#### [What is required]
Pull every "padding" line out of the data below.

#### [Study material]
:::::

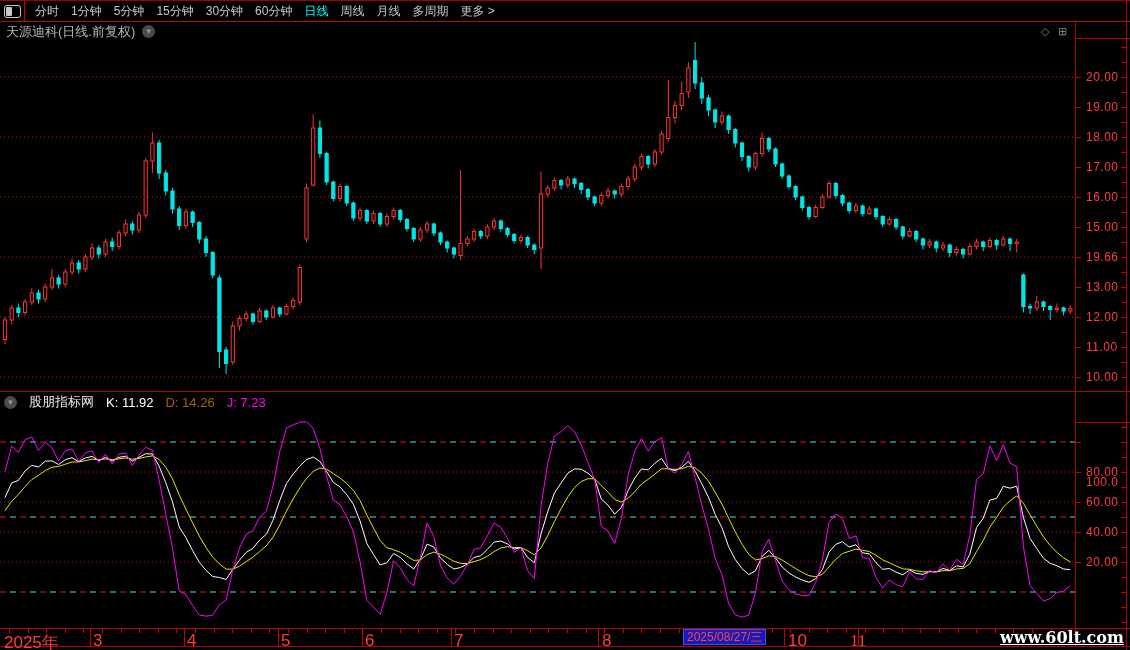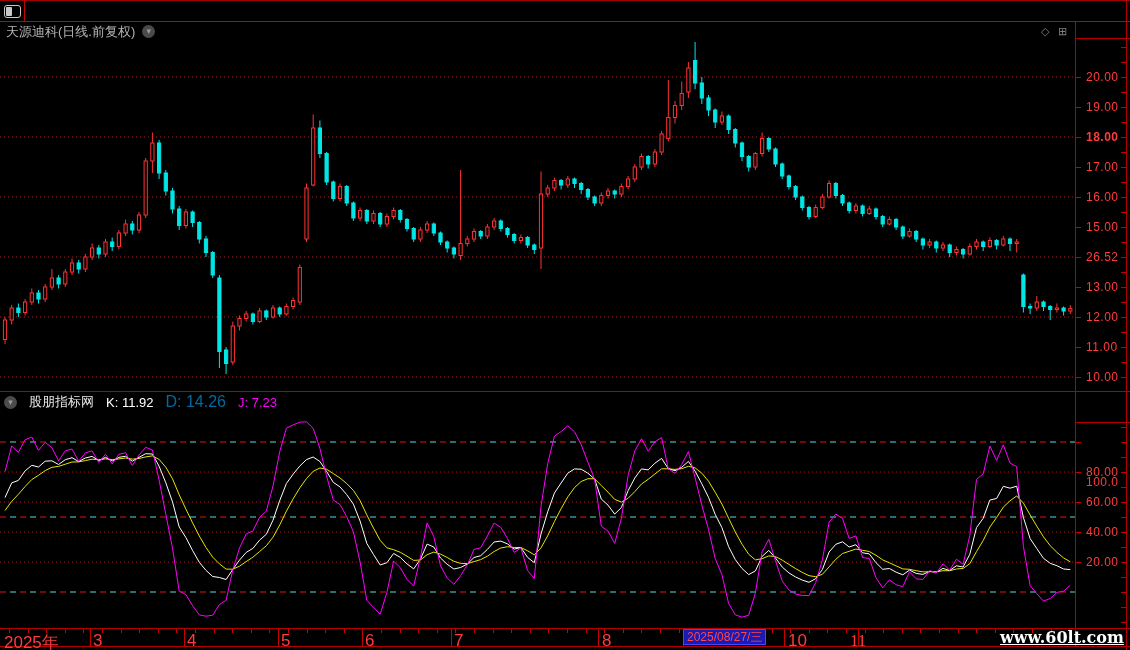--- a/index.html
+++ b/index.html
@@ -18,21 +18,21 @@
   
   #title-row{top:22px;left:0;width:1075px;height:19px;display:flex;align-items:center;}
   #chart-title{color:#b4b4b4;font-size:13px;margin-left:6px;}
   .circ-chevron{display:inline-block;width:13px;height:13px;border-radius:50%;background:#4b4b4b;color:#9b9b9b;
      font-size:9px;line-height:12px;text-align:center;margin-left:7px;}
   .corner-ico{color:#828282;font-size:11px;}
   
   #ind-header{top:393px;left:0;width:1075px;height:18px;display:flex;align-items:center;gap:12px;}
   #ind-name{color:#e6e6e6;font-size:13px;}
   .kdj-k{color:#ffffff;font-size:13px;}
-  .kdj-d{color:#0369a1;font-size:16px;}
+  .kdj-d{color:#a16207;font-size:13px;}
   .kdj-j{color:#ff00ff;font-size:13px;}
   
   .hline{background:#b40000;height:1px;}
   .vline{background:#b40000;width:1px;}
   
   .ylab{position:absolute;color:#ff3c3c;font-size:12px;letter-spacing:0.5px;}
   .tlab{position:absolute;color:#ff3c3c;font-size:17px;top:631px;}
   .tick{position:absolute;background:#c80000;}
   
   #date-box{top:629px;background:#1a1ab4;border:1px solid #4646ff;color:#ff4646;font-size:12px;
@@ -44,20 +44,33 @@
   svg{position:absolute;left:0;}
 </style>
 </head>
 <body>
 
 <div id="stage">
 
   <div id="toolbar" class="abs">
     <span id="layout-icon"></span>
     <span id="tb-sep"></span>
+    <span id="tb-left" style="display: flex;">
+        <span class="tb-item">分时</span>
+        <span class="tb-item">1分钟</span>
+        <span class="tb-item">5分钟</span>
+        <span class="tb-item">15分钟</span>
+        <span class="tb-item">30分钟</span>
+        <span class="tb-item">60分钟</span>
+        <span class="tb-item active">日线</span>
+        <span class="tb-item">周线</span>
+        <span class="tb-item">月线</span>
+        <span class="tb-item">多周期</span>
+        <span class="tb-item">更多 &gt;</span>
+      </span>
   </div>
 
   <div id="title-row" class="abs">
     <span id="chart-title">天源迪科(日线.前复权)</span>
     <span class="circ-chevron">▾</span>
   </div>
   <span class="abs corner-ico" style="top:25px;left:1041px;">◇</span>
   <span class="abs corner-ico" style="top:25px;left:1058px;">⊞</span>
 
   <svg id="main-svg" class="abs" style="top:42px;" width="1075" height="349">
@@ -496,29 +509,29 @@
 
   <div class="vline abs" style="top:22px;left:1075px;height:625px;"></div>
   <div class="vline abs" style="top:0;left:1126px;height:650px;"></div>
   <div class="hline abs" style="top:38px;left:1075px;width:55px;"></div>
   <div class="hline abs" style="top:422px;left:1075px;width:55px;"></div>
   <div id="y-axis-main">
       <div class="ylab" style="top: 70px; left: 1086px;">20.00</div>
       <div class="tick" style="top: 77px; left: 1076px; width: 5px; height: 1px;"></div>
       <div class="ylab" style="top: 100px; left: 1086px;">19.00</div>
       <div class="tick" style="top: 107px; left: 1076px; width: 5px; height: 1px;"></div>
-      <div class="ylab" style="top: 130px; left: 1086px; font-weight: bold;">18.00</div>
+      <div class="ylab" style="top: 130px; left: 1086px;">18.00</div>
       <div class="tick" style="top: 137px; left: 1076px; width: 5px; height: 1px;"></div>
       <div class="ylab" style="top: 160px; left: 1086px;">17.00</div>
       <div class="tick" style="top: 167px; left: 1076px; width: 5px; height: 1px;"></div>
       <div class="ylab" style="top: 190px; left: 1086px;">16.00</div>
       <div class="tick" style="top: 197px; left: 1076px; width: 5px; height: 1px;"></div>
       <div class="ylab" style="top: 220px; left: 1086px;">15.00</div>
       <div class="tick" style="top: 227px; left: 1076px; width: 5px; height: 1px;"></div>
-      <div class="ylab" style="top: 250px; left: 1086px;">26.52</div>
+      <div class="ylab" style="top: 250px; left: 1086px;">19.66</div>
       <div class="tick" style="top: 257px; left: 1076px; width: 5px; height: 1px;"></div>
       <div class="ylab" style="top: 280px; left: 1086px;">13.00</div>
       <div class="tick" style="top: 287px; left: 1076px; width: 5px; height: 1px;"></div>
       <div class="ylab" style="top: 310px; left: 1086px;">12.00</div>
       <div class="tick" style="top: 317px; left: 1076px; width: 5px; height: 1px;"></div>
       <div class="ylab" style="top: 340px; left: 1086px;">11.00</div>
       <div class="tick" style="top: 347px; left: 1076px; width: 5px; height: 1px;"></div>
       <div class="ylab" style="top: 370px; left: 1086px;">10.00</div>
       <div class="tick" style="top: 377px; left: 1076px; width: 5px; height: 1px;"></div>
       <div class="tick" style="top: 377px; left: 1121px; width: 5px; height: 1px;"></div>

:::::

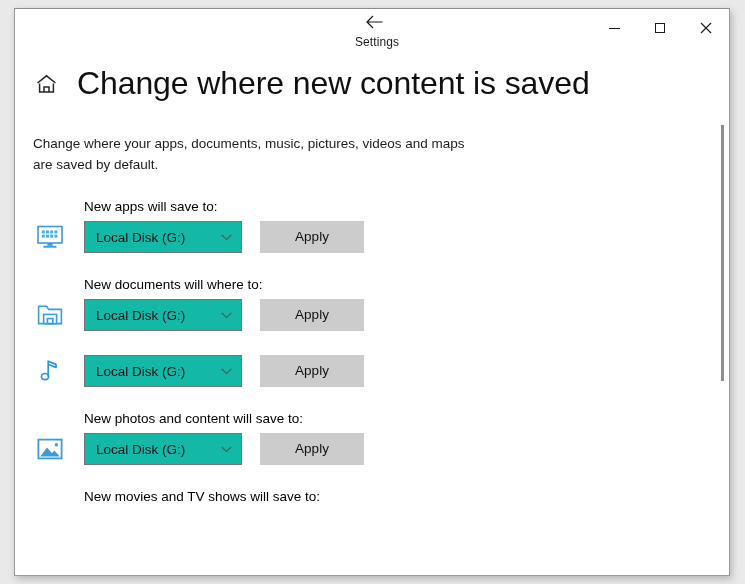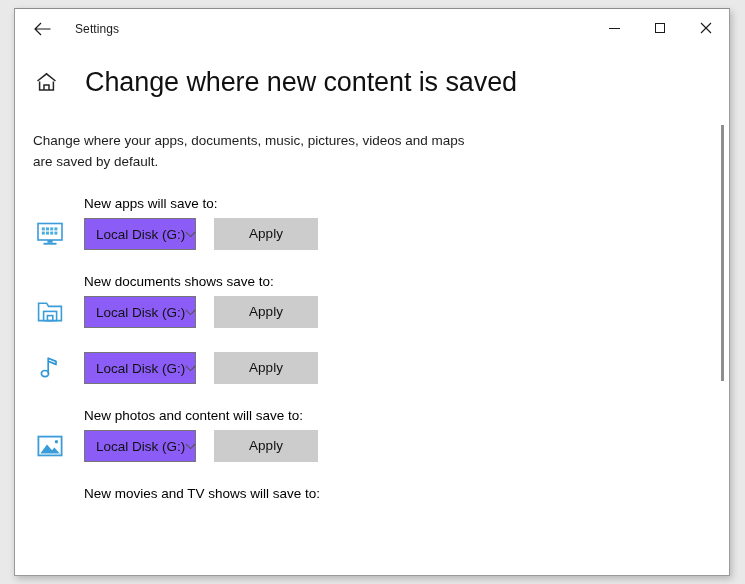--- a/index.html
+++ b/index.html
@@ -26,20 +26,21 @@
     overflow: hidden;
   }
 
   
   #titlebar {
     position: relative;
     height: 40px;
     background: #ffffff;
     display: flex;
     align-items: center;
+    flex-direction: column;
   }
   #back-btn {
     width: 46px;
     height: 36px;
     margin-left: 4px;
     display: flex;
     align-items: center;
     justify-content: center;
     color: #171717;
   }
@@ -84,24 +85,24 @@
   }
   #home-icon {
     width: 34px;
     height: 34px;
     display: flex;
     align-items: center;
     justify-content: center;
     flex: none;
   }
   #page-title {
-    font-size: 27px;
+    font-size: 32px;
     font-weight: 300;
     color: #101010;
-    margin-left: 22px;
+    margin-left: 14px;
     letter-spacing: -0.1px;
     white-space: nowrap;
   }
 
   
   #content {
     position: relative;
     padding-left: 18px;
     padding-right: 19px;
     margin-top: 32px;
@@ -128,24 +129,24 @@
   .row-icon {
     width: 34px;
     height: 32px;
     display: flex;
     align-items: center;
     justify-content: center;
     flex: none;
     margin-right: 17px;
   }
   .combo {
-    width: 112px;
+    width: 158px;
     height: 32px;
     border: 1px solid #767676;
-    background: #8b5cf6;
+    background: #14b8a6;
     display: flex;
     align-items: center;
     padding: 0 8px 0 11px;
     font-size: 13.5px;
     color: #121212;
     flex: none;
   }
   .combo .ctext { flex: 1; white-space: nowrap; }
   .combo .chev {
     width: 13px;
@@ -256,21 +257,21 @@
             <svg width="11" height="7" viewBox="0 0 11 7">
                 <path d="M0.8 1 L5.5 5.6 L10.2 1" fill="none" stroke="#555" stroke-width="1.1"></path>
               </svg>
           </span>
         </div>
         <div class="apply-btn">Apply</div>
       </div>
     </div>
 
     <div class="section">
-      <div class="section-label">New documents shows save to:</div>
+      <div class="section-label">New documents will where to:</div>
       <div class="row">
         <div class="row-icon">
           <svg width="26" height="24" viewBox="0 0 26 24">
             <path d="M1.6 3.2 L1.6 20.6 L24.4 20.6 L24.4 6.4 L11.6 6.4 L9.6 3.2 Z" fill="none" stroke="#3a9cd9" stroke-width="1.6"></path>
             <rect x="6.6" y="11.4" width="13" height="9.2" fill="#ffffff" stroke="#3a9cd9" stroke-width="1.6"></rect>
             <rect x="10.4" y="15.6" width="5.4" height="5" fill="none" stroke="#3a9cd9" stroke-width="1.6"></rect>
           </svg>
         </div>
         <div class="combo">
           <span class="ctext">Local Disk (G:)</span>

:::::

#### [Solution for this task]
     padding-left: 18px;
     padding-right: 19px;
     padding: 0 8px 0 11px;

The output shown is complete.